● Instruction 1
Reproduce word for word the part of the essay on Avatar between "What is most" and "than we do.", inclusive.

● Document section
What is most amazing about Mr. Cameron’s holiday blockbuster is the explicit message that America is a society that deserves to be punished (and humiliated!) by others who manage their own relations with reality better than we do.
By James Howard Kunstler / December 21, 2009
As the end-credits rolled for James Cameron’s new movie, Avatar, the audience burst into rowdy applause. It seemed to me that they were applauding the sheer computerized dazzlement of the show — but in the story itself they had just watched the U.S. suffers a humiliating defeat on a distant planet. In the final frames, American soldiers and the corporate executives they had failed to protect were shown lined up as prisoners-of-war about to embark on a death march.
More to the point, the depiction of our national character through the whole course of the film was of a thuggish, cruel, cynical, stupid, detestable, and totally corrupt people bent on the complete destruction of nature. Nice. And the final irony was that Cameron had used theatrical technology of the latest and greatest kind to depict America’s broader techno-grandiosity — as the army’s brute robotic warriors fell to the spears and arrows of the simple blue space aliens.

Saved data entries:
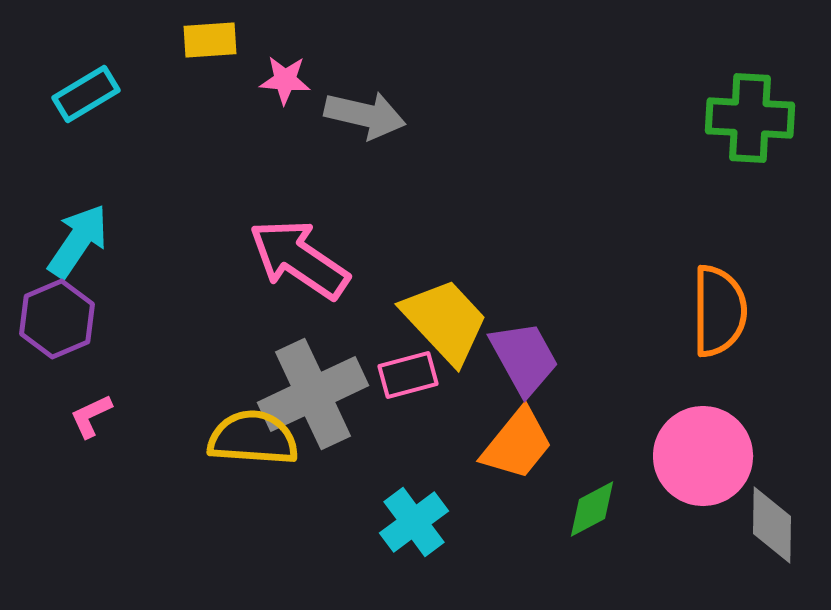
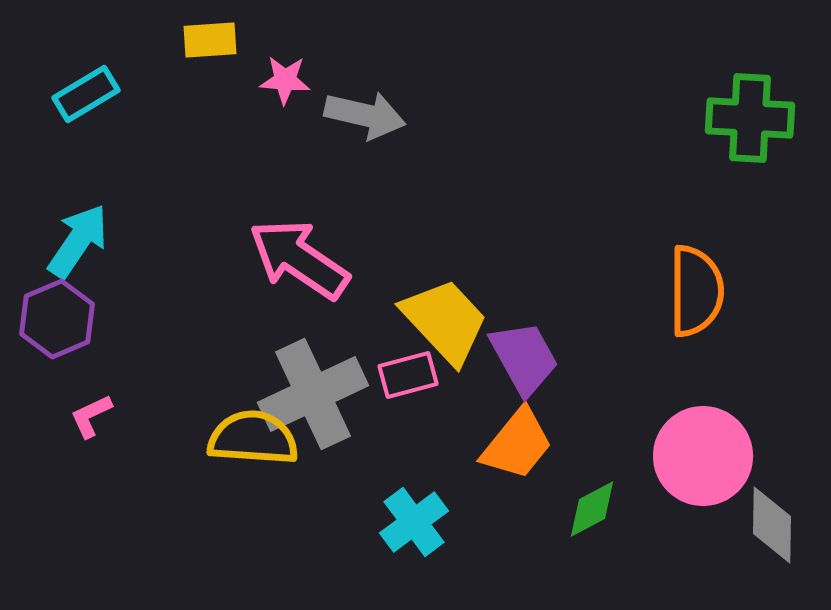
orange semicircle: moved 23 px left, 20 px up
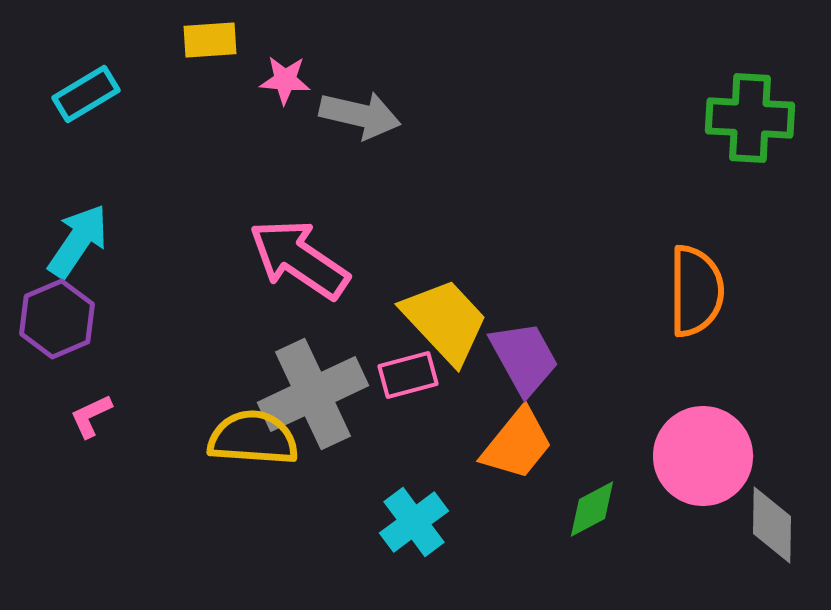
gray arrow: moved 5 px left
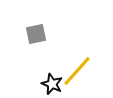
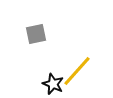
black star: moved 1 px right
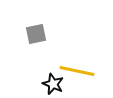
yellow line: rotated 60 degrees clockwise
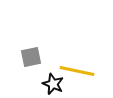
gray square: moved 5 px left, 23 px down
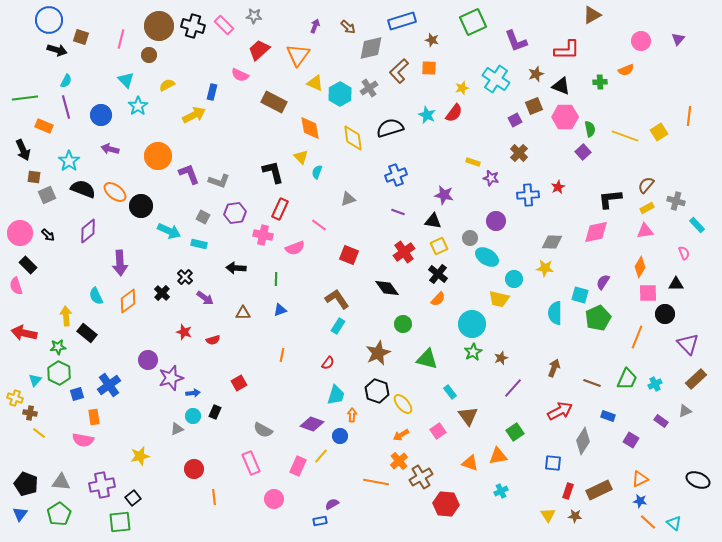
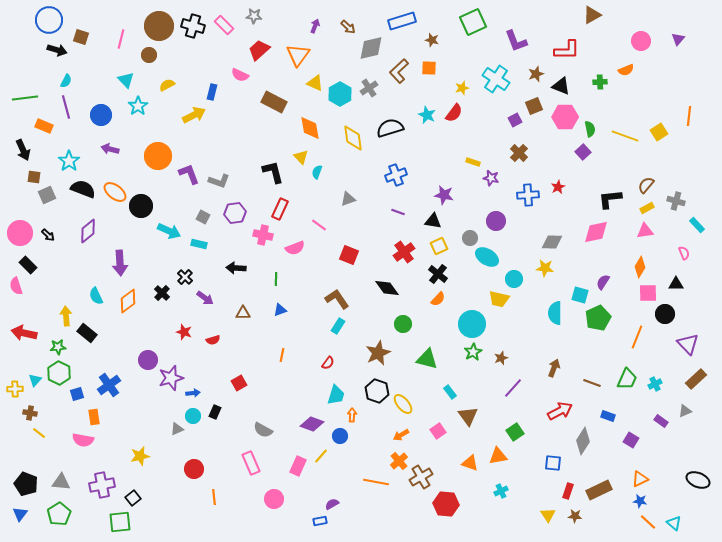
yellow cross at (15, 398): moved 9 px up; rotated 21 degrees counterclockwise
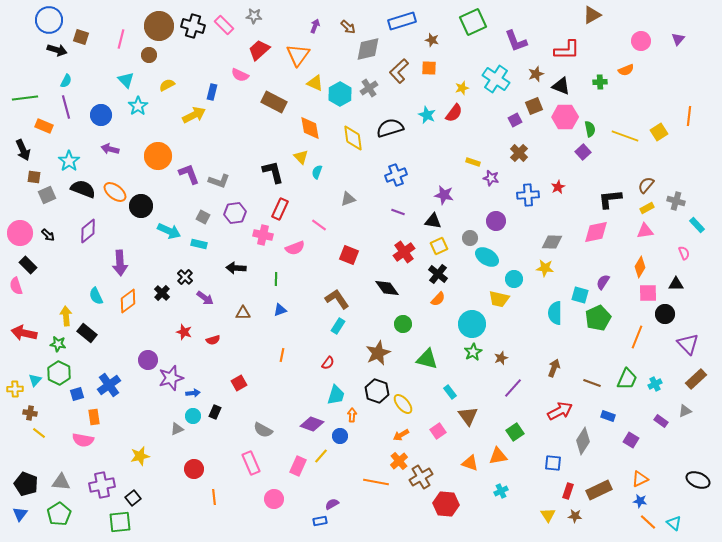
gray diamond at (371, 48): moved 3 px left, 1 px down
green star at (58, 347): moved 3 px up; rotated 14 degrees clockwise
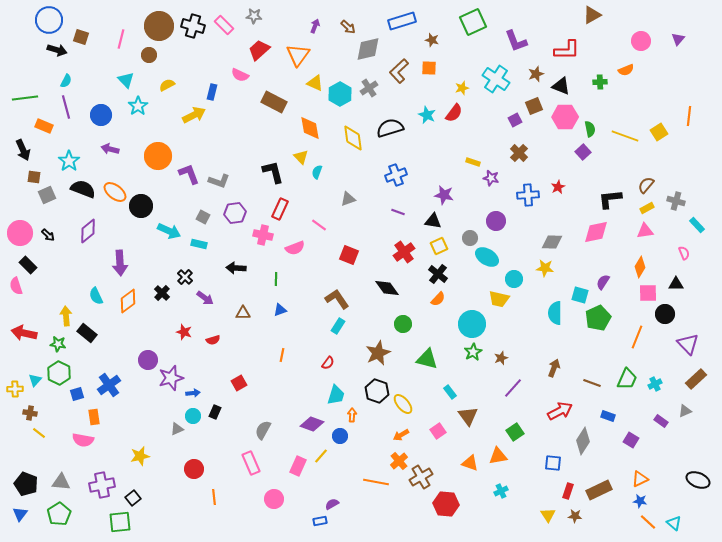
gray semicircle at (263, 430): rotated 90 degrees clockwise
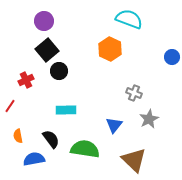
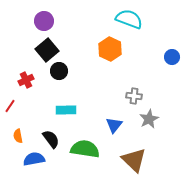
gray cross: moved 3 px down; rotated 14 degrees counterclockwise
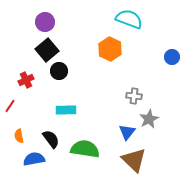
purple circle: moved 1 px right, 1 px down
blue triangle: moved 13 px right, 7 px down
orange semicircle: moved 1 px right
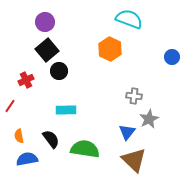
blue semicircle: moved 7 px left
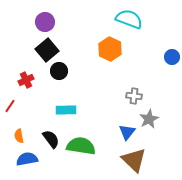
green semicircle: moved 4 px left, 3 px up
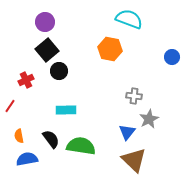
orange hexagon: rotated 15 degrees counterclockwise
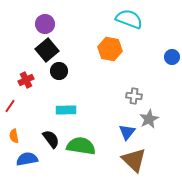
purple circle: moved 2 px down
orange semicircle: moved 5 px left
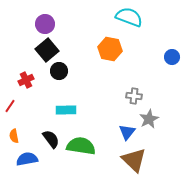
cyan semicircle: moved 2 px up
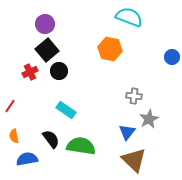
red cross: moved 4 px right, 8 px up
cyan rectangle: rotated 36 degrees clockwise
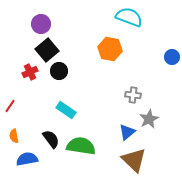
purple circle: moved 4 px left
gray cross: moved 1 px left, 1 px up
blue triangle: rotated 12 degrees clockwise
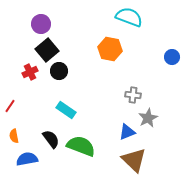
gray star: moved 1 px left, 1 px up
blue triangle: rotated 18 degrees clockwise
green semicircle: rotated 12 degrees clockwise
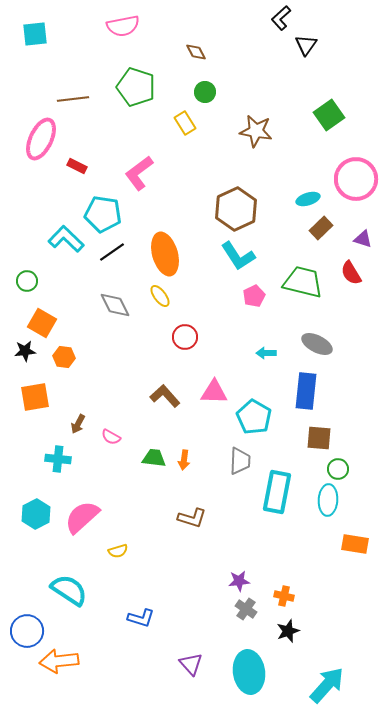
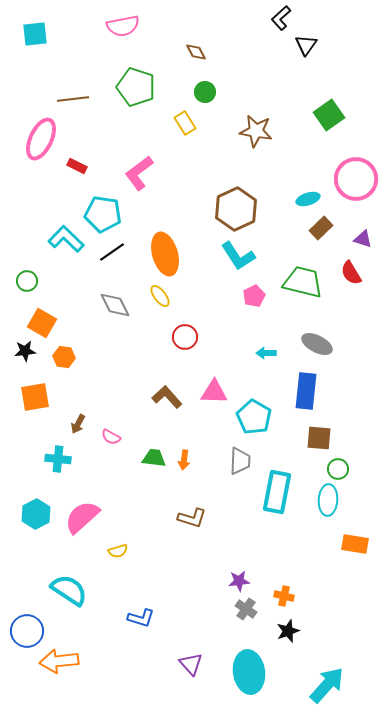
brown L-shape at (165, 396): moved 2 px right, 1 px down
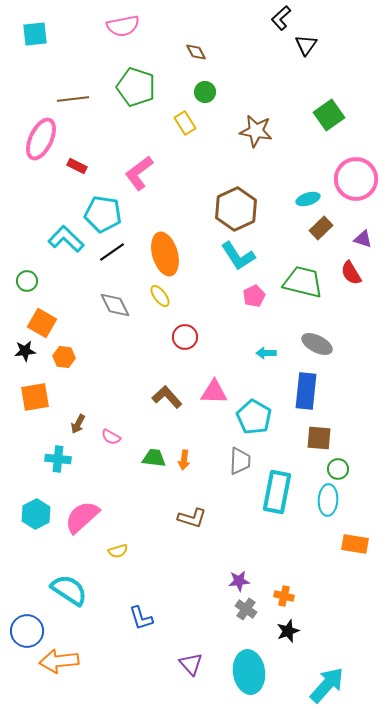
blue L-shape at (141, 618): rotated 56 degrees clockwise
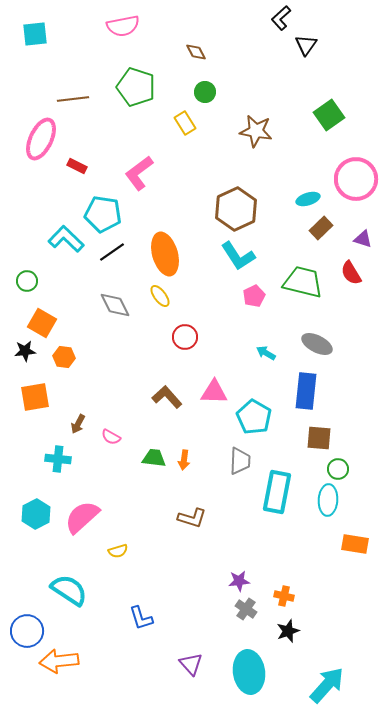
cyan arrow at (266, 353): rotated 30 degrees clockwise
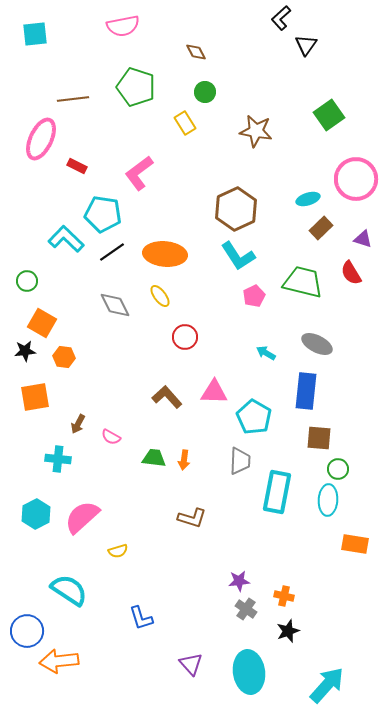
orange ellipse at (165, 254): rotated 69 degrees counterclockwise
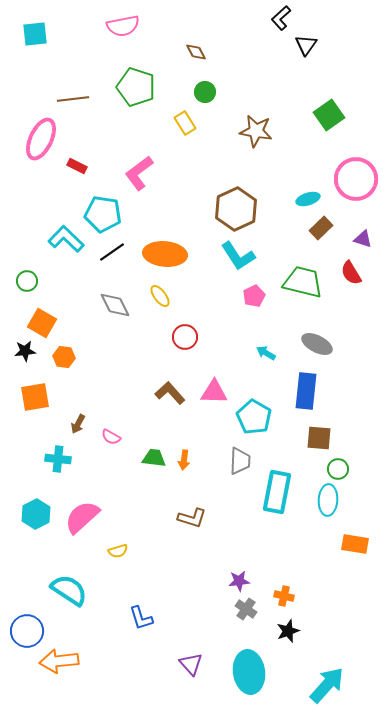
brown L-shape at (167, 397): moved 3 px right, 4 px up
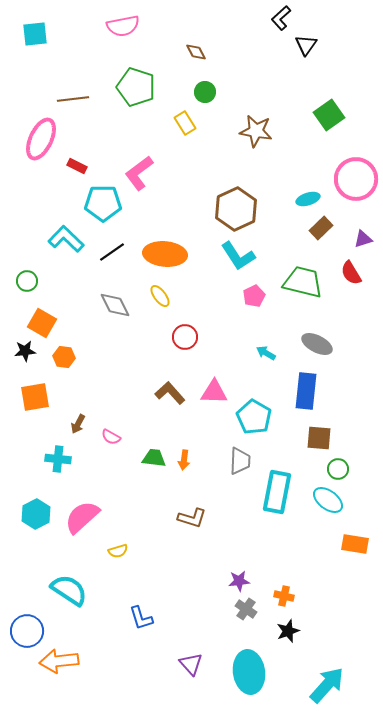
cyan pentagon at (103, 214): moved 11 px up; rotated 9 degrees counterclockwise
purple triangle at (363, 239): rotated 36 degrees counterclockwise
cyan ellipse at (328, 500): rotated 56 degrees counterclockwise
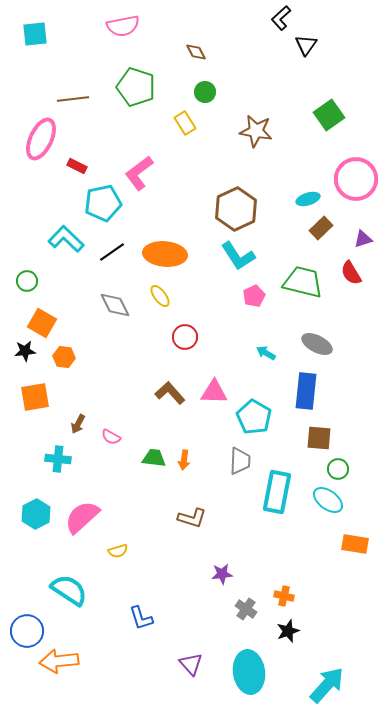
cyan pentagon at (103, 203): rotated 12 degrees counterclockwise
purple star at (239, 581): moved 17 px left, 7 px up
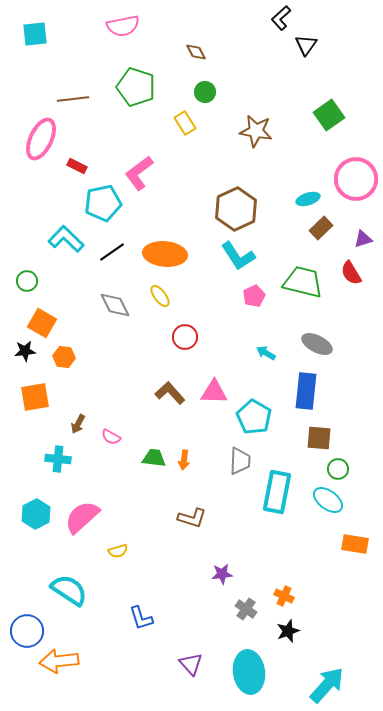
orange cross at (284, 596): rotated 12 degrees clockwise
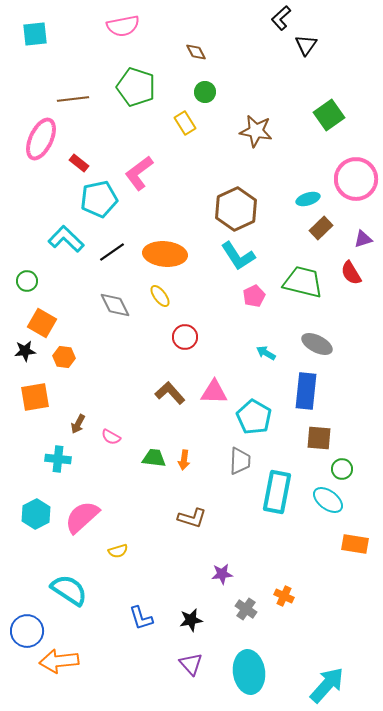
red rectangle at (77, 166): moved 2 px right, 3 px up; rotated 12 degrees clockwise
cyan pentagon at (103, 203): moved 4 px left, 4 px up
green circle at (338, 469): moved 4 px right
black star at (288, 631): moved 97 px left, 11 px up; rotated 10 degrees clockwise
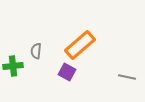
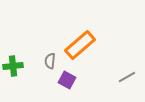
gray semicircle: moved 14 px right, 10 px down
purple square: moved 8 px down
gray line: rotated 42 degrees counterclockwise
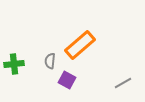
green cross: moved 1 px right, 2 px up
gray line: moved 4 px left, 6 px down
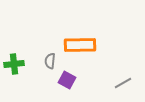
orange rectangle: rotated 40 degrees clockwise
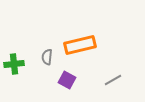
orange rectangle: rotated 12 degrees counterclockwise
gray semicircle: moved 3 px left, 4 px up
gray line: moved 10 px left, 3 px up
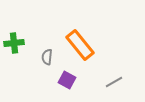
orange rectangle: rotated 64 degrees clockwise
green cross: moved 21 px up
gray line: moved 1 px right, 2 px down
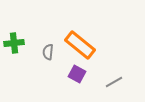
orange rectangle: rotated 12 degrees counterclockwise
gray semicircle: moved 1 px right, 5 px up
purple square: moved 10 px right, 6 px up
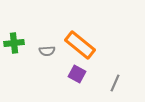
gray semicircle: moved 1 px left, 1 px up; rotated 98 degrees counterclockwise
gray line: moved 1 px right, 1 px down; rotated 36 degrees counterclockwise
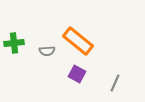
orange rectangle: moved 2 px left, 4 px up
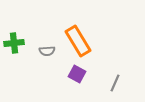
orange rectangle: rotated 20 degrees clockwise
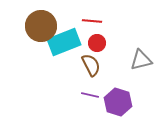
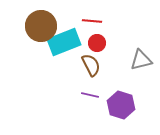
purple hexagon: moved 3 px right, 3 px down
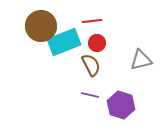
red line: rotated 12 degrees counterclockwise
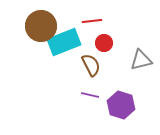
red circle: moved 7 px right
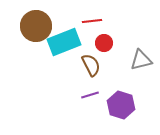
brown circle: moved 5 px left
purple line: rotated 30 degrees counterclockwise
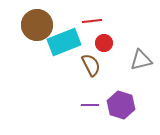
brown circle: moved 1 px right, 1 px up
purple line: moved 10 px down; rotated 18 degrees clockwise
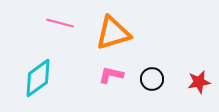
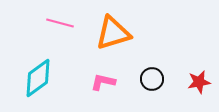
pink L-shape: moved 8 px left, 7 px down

● Instruction 2
Please quote only the lines of the records between the lines holding "cyan arrow at" and "purple star at", inclusive, leaving the pictures out.

● Written answer 1
What is most amazing about Mr. Cameron’s holiday blockbuster is the explicit message that America is a society that deserves to be punished (and humiliated!) by others who manage their own relations with reality better than we do.

● Written answer 2
cyan arrow at (266, 353): rotated 30 degrees clockwise
orange ellipse at (165, 254): rotated 69 degrees counterclockwise
brown L-shape at (167, 397): moved 3 px right, 4 px up
cyan pentagon at (103, 214): moved 11 px up; rotated 9 degrees counterclockwise
purple triangle at (363, 239): rotated 36 degrees counterclockwise
cyan ellipse at (328, 500): rotated 56 degrees counterclockwise
cyan pentagon at (103, 203): rotated 12 degrees counterclockwise
purple star at (239, 581): moved 17 px left, 7 px up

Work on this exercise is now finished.